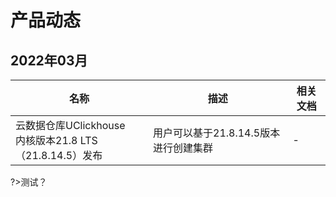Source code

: # 产品动态

## 2022年03月

| 名称                                                         | 描述                                  | 相关文档 |
| ------------------------------------------------------------ | ------------------------------------- | -------- |
| 云数据仓库UClickhouse<br />内核版本21.8 LTS（21.8.14.5）发布 | 用户可以基于21.8.14.5版本进行创建集群 | -        |

 ?>测试？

....

▸ PROBLEM STATEMENT: When you print the entries, keep every line exactly as it is and drop the pictures.

▸ EXERCISE RESPONSE:
Source code

: # 产品动态

## 2022年03月

| 名称                                                         | 描述                                  | 相关文档 |
| ------------------------------------------------------------ | ------------------------------------- | -------- |
| 云数据仓库UClickhouse<br />内核版本21.8 LTS（21.8.14.5）发布 | 用户可以基于21.8.14.5版本进行创建集群 | -        |

 ?>测试？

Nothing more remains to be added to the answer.